Pflanzen wehren sich, wenn sie gegessen werden

Studie: Pflanzen hören, wenn sie von Raupen gefressen werden
Den amerikanischen Forschern zufolge können Pflanzen es wahrnehmen, wenn sie von Insekten gefressen werden. FOTO: shutterstock/ nico99
Columbia. "Ich esse nichts, was Gefühle hat." - Mit diesem Argument erklären viele Vegetarier, warum sie auf Fleisch verzichten. Doch was, wenn das Salatblatt auch Gefühle hätte? Amerikanische Forscher haben herausgefunden, dass Pflanzen "hören" können, wenn sie von Raupen gefressen werden - und sich sogar gegen den drohenden Tod wehren. Von Laura Sandgathe

Bislang galten Tiere als Lebewesen mit Gefühlen, Pflanzen dagegen nicht. Deshalb verzichten Vegetarier auf Huhn, Schwein oder Rind; Veganer verbannen alle tierischen Produkte von ihrem Speiseplan. Bei Salat, Karotte oder Apfel greifen sie dagegen zu - schließlich wird beim Verzehr von Obst und Gemüse keinem Lebewesen Leid zugefügt. Oder?

Eine amerikanische Studie legt nahe, dass diese Einschätzung falsch ist. Forscher am "Bond Life Sciences Center and Division of Plant Sciences" der Universität von Missouri haben untersucht, wie die Pflanze "Arabidopsis Thaliana", im Volksmund bekannt unter der Bezeichnung Schotenkresse oder Gänserauke, auf die Kaugeräusche von Raupen reagiert. Ihre Studie wurde in der Fachzeitschrift "Oecologia" veröffentlicht.

Veganer sehen jünger aus FOTO: Justyna Krzyzanowska

Tatsächlich ergaben die Untersuchungen, dass die Schotenkresse eine Reaktion zeigt, wenn sie Kaugeräusche von Raupen "hört". Die Pflanzen nehmen die feinen Vibrationen, die entstehen, wenn die Raupen kauen, wahr. Außerdem können die Pflanzen unterscheiden, ob das Insekt kaut oder ob es fliegt oder Geräusche macht, so die Forscher.

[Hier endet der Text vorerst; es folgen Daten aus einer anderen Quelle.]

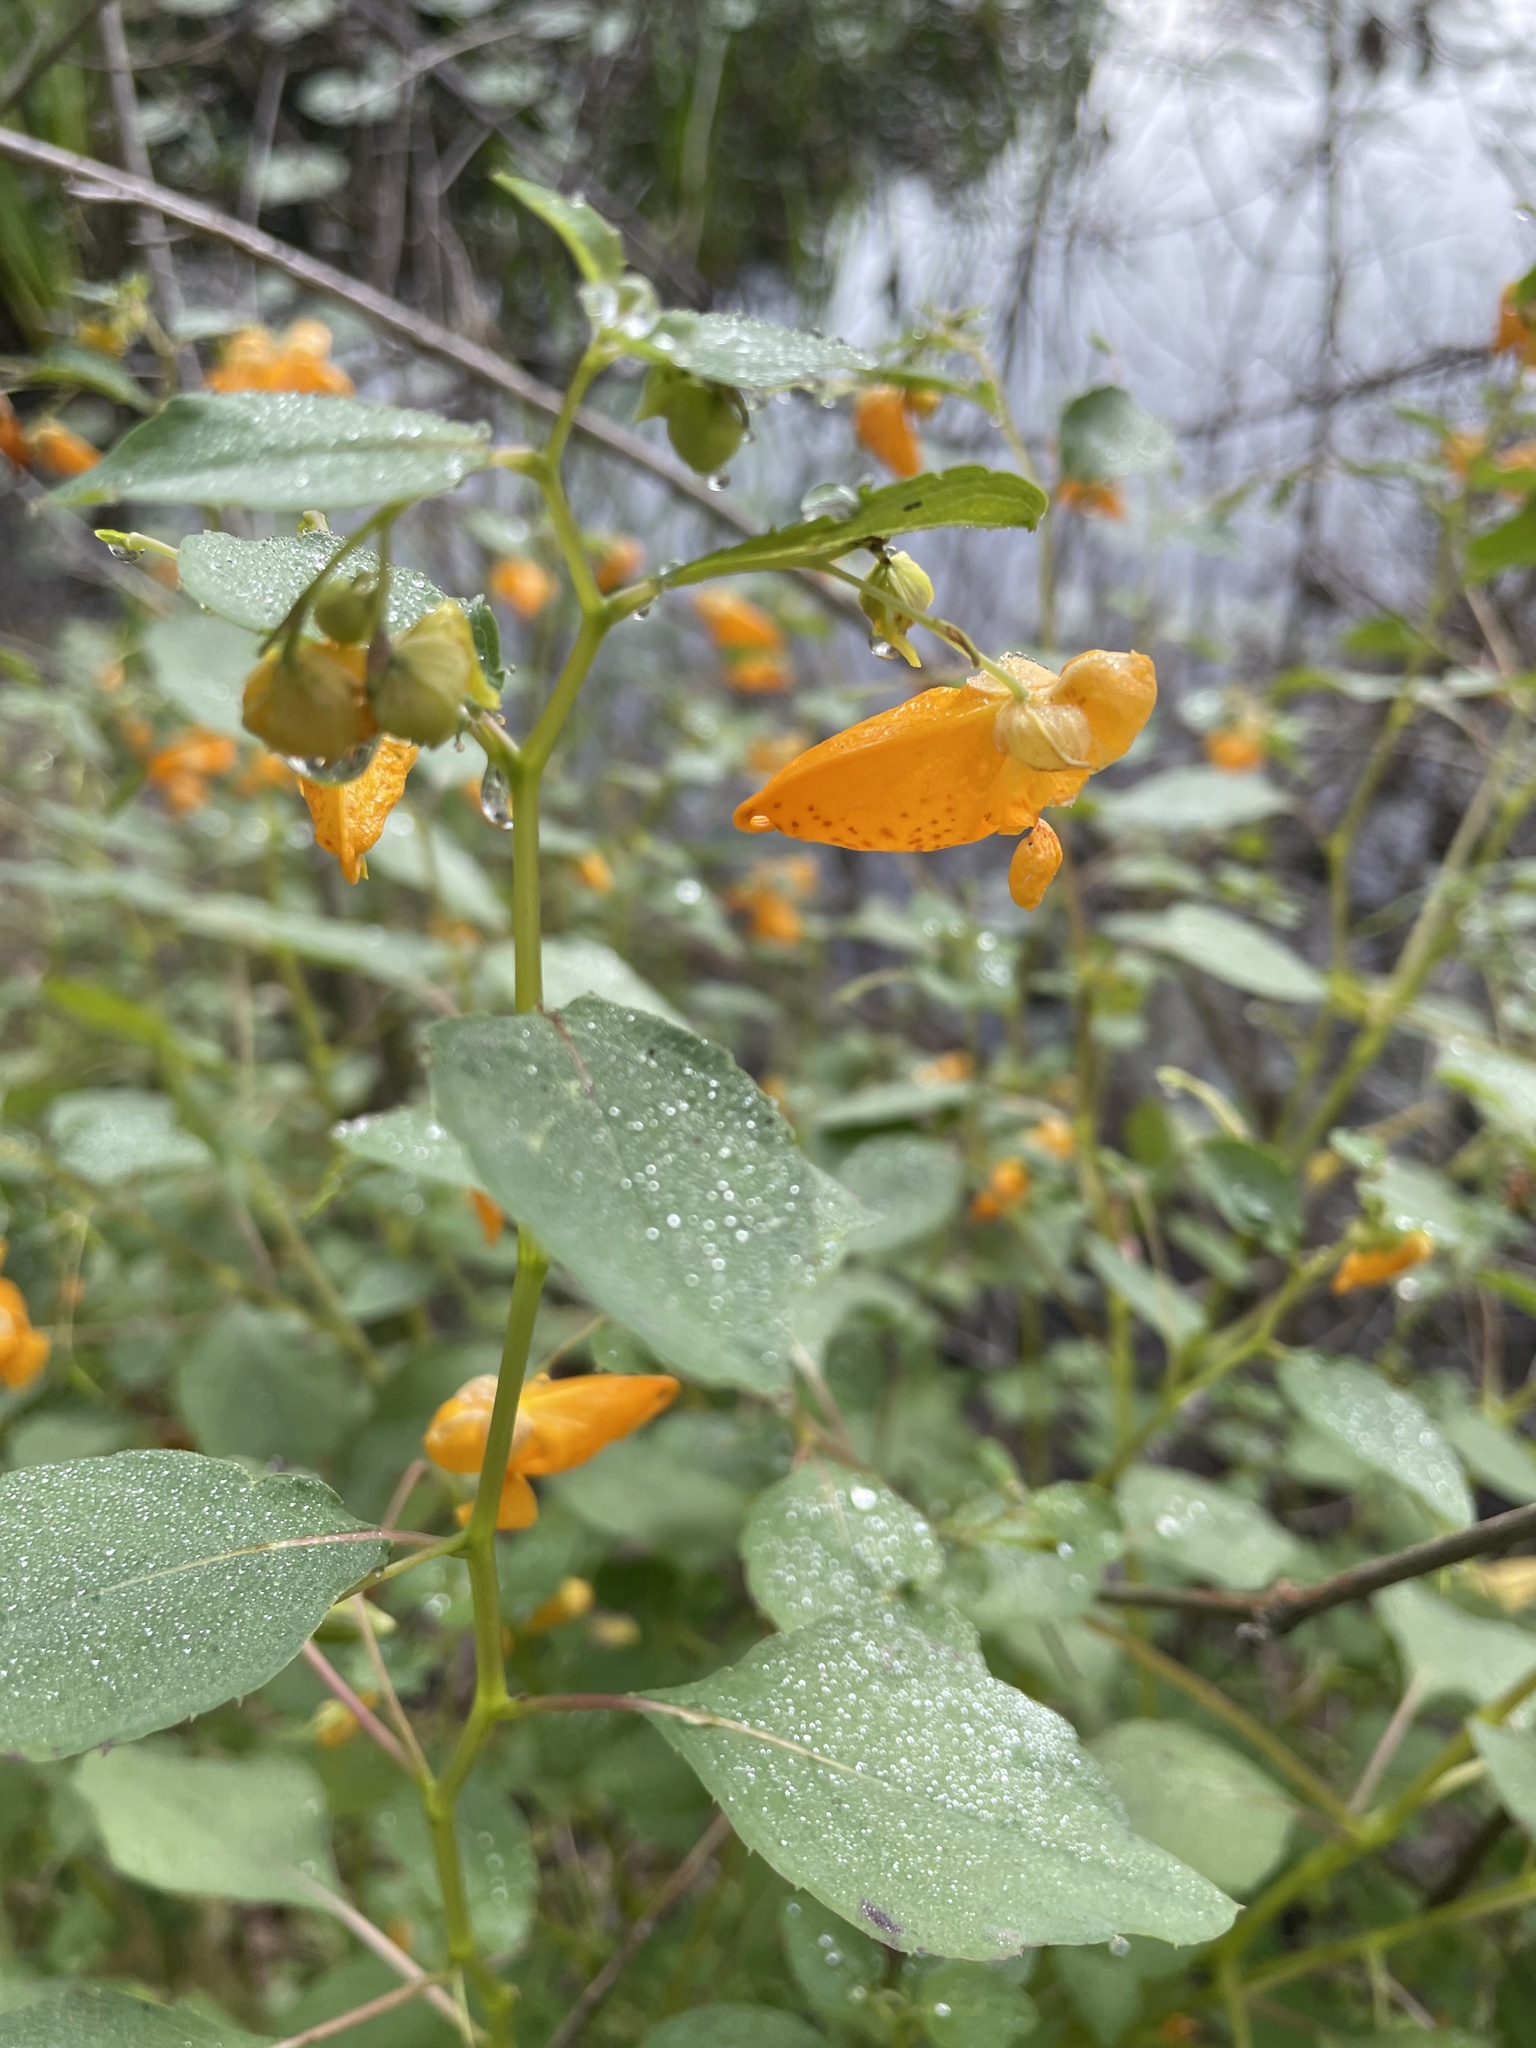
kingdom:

Darüber hinaus fanden die Wissenschaftler heraus, dass sich der Stoffwechsel der Pflanzen ändert, wenn sie die Kaugeräusche der Raupen wahrnehmen. Die Schotenkresse beginnt, chemische Stoffe zu produzieren, die ihre Blätter für die Raupen ungenießbar machen sollen. Den Forschern zufolge will die Pflanze nicht gefressen werden, sie wehrt sich. Wie Menschen und Tiere, haben demnach auch Pflanzen einen biologisch verankerten Überlebenswillen. 

Bedeutet das nun also, dass das Salatblatt Todesqualen erleidet, wenn es verspeist wird?  Die Studie der Forscher aus Columbia legt das nahe. Jedoch müssten die Ergebnisse von weiteren Studien bestätigt werden, um als erwiesen zu gelten. Sollten sie sich bestätigen, hätten Vegetarier und Veganer womöglich ein Problem. Denn dann wäre nicht mehr viel übrig, das sie ohne schlechtes Gewissen essen könnten.